I went to college and was alone for the first time while surrounded constantly by people I didn’t know. The stress of that situation and the pressure of maintaining who I was supposed to be according to everyone else caused the chronic depression from high school to deepen, and caused new debilitating anxiety. I often found myself trapped in my dorm on the eleventh floor with no motivation or too much panic to be able to leave the safety of being surrounded by my clutter and my blankets.

Then my psychologist suggested that I was Autistic, thanks to a casual mention of an apparent ‘symptom’ I hadn’t considered unusual. (Doesn’t everyone count their steps to make sure that they take an even number of them?) I read about Autism and how it presented itself – specifically how it presented itself in girls. It seemed so obvious. The terrible temper tantrums and anger management problems I’d inflicted on my parents weren’t just bad behavior. They were meltdowns. The nauseating hatred for the texture and smell of certain foods wasn’t just the sign of a picky, spoiled child – they were sensory overloads causing aversion, as was my sensitivity to loud noises in places like concerts and movie theaters. The way my brain worked wasn’t the experience everyone else had – it was autistic. And that was okay.

I don’t act as often anymore. I have the persona of ‘Amalena’ I can slip into if necessary, a metaphorical mask kept in a metaphorical case on a metaphorical shelf, but I don’t force myself to try as often as I used to. I feel free now, knowing why I am the way I am, and knowing it’s alright not to act. It might not be socially acceptable all the time, but I’ve learned not to care because it’s simply not worth the stress.

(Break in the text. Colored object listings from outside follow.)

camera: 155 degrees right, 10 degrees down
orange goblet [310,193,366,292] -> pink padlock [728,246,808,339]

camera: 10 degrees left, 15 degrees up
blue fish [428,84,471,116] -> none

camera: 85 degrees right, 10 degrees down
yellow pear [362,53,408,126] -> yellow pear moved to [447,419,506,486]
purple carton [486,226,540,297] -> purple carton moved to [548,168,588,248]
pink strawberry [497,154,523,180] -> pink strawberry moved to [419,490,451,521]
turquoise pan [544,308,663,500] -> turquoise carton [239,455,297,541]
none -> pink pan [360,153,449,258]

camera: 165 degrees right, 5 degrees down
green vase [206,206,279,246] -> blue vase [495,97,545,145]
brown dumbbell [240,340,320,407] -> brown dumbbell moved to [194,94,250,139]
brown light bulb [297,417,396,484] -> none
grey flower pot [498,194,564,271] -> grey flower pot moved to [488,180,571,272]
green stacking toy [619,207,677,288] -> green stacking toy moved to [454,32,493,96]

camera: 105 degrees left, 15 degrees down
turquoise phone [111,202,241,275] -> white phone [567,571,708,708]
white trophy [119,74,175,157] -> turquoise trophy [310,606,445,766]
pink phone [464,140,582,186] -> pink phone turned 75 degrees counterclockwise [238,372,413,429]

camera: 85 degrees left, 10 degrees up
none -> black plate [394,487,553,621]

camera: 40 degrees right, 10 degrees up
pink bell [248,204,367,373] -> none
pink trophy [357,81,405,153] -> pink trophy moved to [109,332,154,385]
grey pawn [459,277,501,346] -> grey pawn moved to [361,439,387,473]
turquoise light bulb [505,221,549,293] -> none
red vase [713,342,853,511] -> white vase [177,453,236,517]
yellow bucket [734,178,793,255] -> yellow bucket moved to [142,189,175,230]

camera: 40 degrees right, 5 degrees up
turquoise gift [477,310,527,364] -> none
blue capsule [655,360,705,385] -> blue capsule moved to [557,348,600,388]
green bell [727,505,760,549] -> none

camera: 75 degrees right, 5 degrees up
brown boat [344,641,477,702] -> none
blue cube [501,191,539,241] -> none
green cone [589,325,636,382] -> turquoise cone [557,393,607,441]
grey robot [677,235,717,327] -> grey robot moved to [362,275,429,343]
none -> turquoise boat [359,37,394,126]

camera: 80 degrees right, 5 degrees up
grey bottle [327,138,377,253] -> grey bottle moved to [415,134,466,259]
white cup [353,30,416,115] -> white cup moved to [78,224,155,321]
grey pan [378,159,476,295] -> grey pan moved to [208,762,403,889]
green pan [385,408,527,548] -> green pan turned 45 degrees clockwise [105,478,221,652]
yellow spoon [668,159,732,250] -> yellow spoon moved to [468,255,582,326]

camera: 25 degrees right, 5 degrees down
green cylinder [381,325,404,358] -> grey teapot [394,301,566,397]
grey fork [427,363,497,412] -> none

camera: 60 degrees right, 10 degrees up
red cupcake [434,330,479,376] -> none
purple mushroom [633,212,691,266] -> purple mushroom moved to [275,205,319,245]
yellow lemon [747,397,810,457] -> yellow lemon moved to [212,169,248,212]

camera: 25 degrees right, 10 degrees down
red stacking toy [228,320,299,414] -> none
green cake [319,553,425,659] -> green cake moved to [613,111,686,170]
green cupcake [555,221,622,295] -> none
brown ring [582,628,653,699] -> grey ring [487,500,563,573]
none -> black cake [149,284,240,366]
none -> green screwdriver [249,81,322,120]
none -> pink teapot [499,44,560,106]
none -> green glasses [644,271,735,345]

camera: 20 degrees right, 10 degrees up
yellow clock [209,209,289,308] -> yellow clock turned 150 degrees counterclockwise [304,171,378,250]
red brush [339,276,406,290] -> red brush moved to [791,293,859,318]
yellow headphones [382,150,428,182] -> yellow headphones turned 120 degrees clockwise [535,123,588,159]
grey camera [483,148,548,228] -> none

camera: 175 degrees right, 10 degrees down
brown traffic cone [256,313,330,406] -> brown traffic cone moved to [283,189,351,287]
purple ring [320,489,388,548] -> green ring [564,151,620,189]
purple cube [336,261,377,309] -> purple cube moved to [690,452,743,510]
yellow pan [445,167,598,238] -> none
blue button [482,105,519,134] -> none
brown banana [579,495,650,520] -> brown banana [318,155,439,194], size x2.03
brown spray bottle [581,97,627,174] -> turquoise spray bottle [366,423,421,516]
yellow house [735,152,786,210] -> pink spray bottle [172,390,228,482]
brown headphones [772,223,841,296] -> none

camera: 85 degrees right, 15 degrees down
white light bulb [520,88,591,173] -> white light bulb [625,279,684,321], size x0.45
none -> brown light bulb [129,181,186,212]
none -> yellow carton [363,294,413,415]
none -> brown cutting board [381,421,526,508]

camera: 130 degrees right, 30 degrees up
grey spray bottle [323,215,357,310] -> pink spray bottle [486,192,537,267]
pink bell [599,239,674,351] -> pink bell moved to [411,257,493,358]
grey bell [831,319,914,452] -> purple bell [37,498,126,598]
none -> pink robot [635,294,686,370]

I think that acting is a good skill to learn for an Autistic individual, if they can handle the stress involved in taking some of the classes. It’s a handy thing to have in the back pocket and can be a sort of ‘foreign language’ course in tone, body language, and all those other things that elude so many of us. But it should never be used to make an Autistic person be a neurotypical person. Characters belong on stage, not in your life. Be yourself instead of pleasing people who don’t want you to be. Ultimately, I believe that is the key to being a happier, well-adjusted Autistic.

 

3 thoughts on “I’m Acting”

  1. Holy crap that was powerful, I’ve known you your whole life and didn’t know all of these things about you. I’m beyond happy that I’m getting to know the real you through this blog. Can’t wait for next entry!